Text block:
◇ ◇ ◇

Okay, so there's some third party who's going to go and inspect and blah blah blah, right?
So maybe that's it. But maybe that's not enough, right?
Maybe you could come up with...
Yes? That's good.
A posted reward, right? So if I, as the defense company, am amassing more weapons than I have contractually required or obligated myself, then whoever finds them gets $50 million or something like that, right?
And that's open to anyone.
And I have to have all of my books open.
I have to have all my warehouses open.
And anybody who finds, you know, one bullet more than I'm supposed to have gets huge cash reward.
Yes? Oh, they'll all try and find each other's, right?
Whatever, right? For sure, for sure.
So, I mean, you can come up with a million and one.
Where am I supposed to get all this money to amass this massive...
Did you read my book?
No.
Oh, good. Yeah, for sure.
So a defense agency that says, I'm going to get laser-guided spaceship aircraft carriers manned by rabid rhesus monkeys on crack, because that's my plan for world domination.
Oh, shoot. I shouldn't have said that.
They're going to have to buy those or make them or something, which is going to be pretty obvious, and They are going to have to increase their costs to the consumers to pay for that stuff.
So anybody who starts coming up with more than they need is going to have to charge the consumers more which is going to drive away business and blah blah blah.
But the purpose is if we stop giving the answers.
Effective teaching is not giving answers.
We know that, right? Effective teaching is not giving answers.
Effective teaching is having the other person understand the parameters and answer the question.
So I think that we, and I use this collective, and look, if it doesn't apply to you, I apologize in advance, but we do have a habit of giving people lots of answers, rather than stimulating them, giving them the parameters, being the skeptical Teacher, that you have to explain it back to me.
You have to come up with the answers.
And look, I mean, I'm as guilty of this probably more so than anybody in the room, but this is my sort of hard-won, hard-won lesson.
Let's try Rhodes, shall we?
Because we all have to become, dare I say it, Rhodes scholars to answer this question.
Oh, did we enjoy that?
It's everybody's food coming up just a little bit again.
Because it's the roads, right?
Why can't we be free?
There's tarmac in the way.
Isn't that hideous? You know, why did the chicken cross the road?
Oh, he can't, sorry. It's been privatized and it's a million dollars to cross.
So, okay, so somebody says, well, so we say privatize the roads.
And people say, well, how will roads work, right?
And our temptation, because it's easier but not as productive, our temptation is to give lots of answers, right?
But I say, turn it around.
And say, okay, I am a skeptical investment firm and you are the guy who wants to take over the government roads.
Pitch me how you are going to make these roads great.
Pitch me! And pretend that your life depends on it.
Your children are starving.
Your house is hanging by a thread.
You need a new kidney.
You need to close this deal.
Right? So, anybody want to try that?
Or should I just pretend to debate with myself?
You know, to have any service that would be a benefit to anyone, or I'm going to try and make an argument that I'm going to do it, the one that I get the most kind of thing is that there is a universal need that they've put into their head or something that they want provided, and because I want it, I need everybody for your own benefit for you to contribute so that we could have it.
Now, if I'm going to do it myself, I have to get some kind of ownership of it or provide it.

◇ ◇ ◇

Data block:
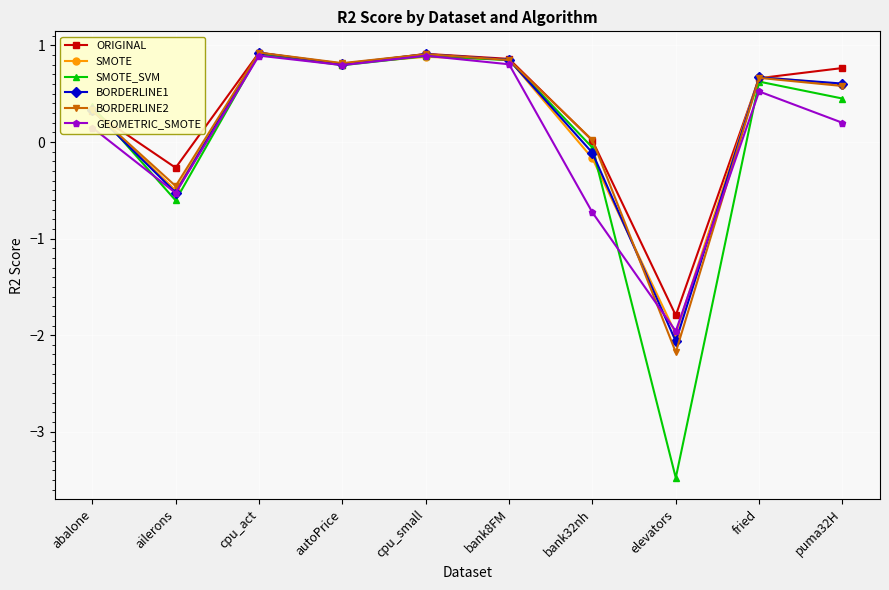

Is the value of BORDERLINE2 at abalone greater than the value of SMOTE at cpu_act?

No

◇ ◇ ◇

Tasks:
1) In the talk transcript, list each circumstance the speaker tells the listener to imagine right after "And pretend that your life depends on it."
2) Carry the talk transcript forward from its last sentence, keeping the speaker's conversational style.

Answers by task:
1)
- Your children are starving.
- Your house is hanging by a thread.
- You need a new kidney.
- You need to close this deal.

2)
I'm going to need some kind of a sanction or monopoly granted by the king in order for me to be able to do that.
How can, in a stateless society, an individual grant this monopoly for me to operate that?
I mean, any time, I mean, that's why you're probably having a difficult time from, you've got a bunch of hardcore, no-compromise libertarians here.
They haven't even thought that part.
They're not even a salesman.
Right? But that's good, because if I wasn't giving you new information, you wouldn't be here, I hope.
So, sorry, did somebody want to...
Yeah, gentleman in the back. All right, so let's pretend that you're pitching me.
You got a haircut. I'm having a hard time following you, because...
The question I have to people is, well, let's privatize the road, and they're coming back.
No, you have to have the government do this.
You can't have privatized roads.
We'd never be able to do it.
We have to have the government tax everybody, force everybody to pay in.
So how are you flipping it back to them?
They're not going to sell me on privatized roads.
They don't want privatized roads.
They don't believe in it. They must have, if they can think at all, and we try not to debate with people who can't think.
In the same way, I try not to play pat-a-cake with guys who have no arms.
But if you have arms, right afterwards we're on.
So anybody who says it can't be done must have some argument as to why.
Because people resist freedom either because...
They are skeptical of freedom, which is good.
Skepticism is good. We encourage skepticism.
Or because they're just not very bright and can't think.
And they're just resistant because they can't do it.
And the way to find that out is to put the ball back in their court.
So let's say they say, as Ernie said, there's some argument that says, well, you have to have a monopoly because otherwise there'll be free riders or you can't track who uses it.
There's some argument that they have, right?
And let's say, so what you say then, whatever argument they come up with, say, let's pretend that's impossible.
Let's pretend that you want to own these roads.
Let's just, you know, let's play make believe, right?
That's where a lot of creativity comes from.
Let's pretend that you're asking for money to take over these roads.
How are you going to solve that problem?
Now, if they say, well, the problem just can't be solved and it's impossible, then they can't think.
In which case I'd say, you know, flatline, move on, right?
But they're going to come up with something, right?
Because we're triaged, right?
I mean, new status are pouring into the world every day from government schools, from people who are doing the nasty, right?
We are getting status pouring in all the time.
And we are like triage surgeons, right?
And triage is those who will not make it no matter what you do, those who will make it if you help them, and those who can wait.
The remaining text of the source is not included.